May 6, 2021 3:54:23 am
The death of 13 critically ill patients at Chengalpattu Government Medical College Hospital, south of Chennai, within a span of 24 hours on Tuesday triggered panic following some reports that it was due to oxygen shortage, even as the government said there was no shortage as of 6 pm Tuesday, when reports last came in.
The deceased were between 40 and 85 years, doctors at the hospital said.
Sources in the hospital said there was a shortage of oxygen for a brief while due to the delay in oxygen delivery even as the state government ordered a probe to find out whether oxygen shortage led to the death of all 13 patients.
Tamil Nadu Health Secretary J Radhakrishnan told The Indian Express that there was adequate quantity of oxygen according to records at 6 pm Tuesday.
“What happened later is being probed,” he said. “We need to ascertain reasons for death. All 13 patients who died were from different blocks and wards in the hospital. None of them were Covid-19 patients; neither were they being treated for Severe Acute Respiratory Infections.”
While calls to a dozen medical colleges in the state, including the major ones in Chennai and Madurai, confirmed that there was no shortage of oxygen at present, Radhakrishnan said there is a crisis in private hospitals. “All government hospitals have adequate supplies of oxygen now; private hospitals are in crisis – that is a fact. We are in the process of bringing them under a unified command centre for oxygen supply and distribution.”
He said that a solution “to this crisis can be found only if the revised allocation is approved by the Centre (through the National Medical Oxygen Allotment)”.
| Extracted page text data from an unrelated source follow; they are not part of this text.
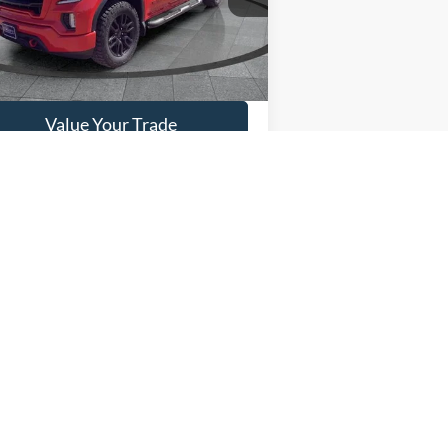
30,587 mi
Ext.
Int.
ilable
Get This Vehicle
Value Your Trade
5
Next
Last
Show: 12
anteed. This site, and all information and materials appearing
include applicable tax, title, and license charges. ‡Vehicles shown
m the time of your request, not to exceed one week.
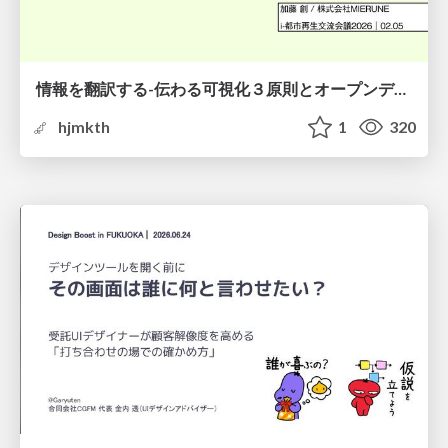
情報を翻訳する-伝わる可視化３原則とオープンデータ活用-
hjmkth
1
320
Tamil Nadu’s daily average demand for oxygen is 440 kilolitres (kl) , and Radhakrishnan said the Centre had “wrongly” calculated it at 230 kl. “Now they (Centre) have agreed to correct it and give (us) 475 kl. But approval and allocation is delayed. There is no concrete solution for this crisis until then (when the revised allocation arrives),” Radhakrishnan said.
Senior doctors at Chengalpattu Medical College, where the 13 deaths were reported, said not all deaths were due to oxygen shortage but that there were issues in oxygen supply. “It could be partially technical. Even if there is supply and allocation, pressure fluctuations and other technical issues (can) also turn dangerous,” a senior surgeon at the hospital said. “It is also about management.”
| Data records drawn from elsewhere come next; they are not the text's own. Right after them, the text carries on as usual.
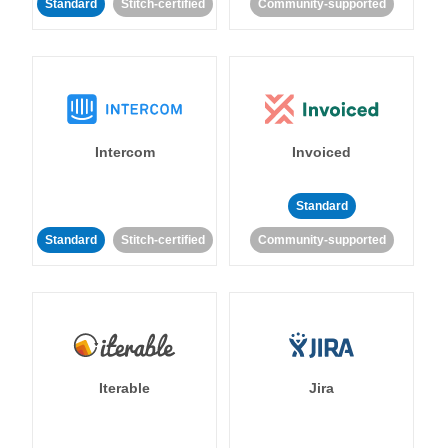
Standard
Stitch-certified
Community-supported
Intercom
Invoiced
Standard
Standard
Stitch-certified
Community-supported
Iterable
Jira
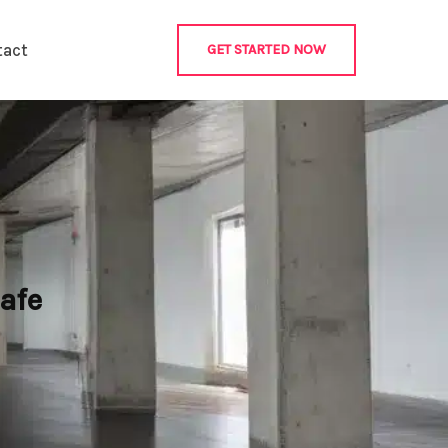
tact
GET STARTED NOW
afe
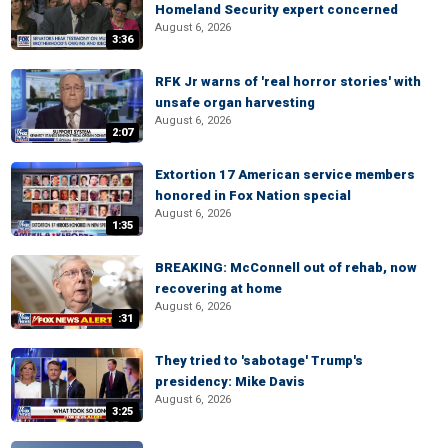
Homeland Security expert concerned
August 6, 2026
3:36
RFK Jr warns of 'real horror stories' with
unsafe organ harvesting
August 6, 2026
2:07
Extortion 17 American service members
honored in Fox Nation special
August 6, 2026
1:35
BREAKING: McConnell out of rehab, now
recovering at home
August 6, 2026
:31
They tried to 'sabotage' Trump's
presidency: Mike Davis
August 6, 2026
3:25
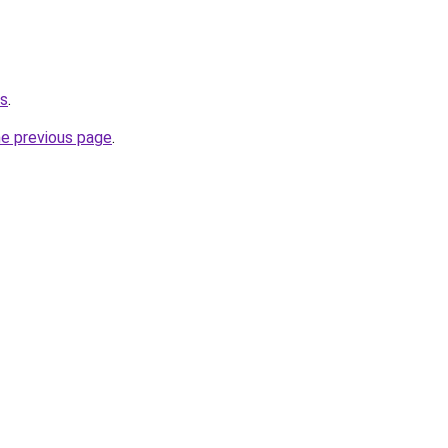
us
.
he previous page
.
“There were also allegations that oxygen meant for us was being diverted to private hospitals, and that caused the delay. We do not know about that,” this surgeon added.
A preliminary inquiry by district collector A John Louis found that the deaths were not due to oxygen shortage. “Oxygen supply was not interrupted at the hospital. I was there on the field last night and personally monitored the situation,” Louis said.
Meanwhile, multiple sources at several private hospitals in the state reported that the oxygen crisis is worsening in private hospitals for the last few days, and that many smaller health facilities are forced to discharge patients, given lack of oxygen supply.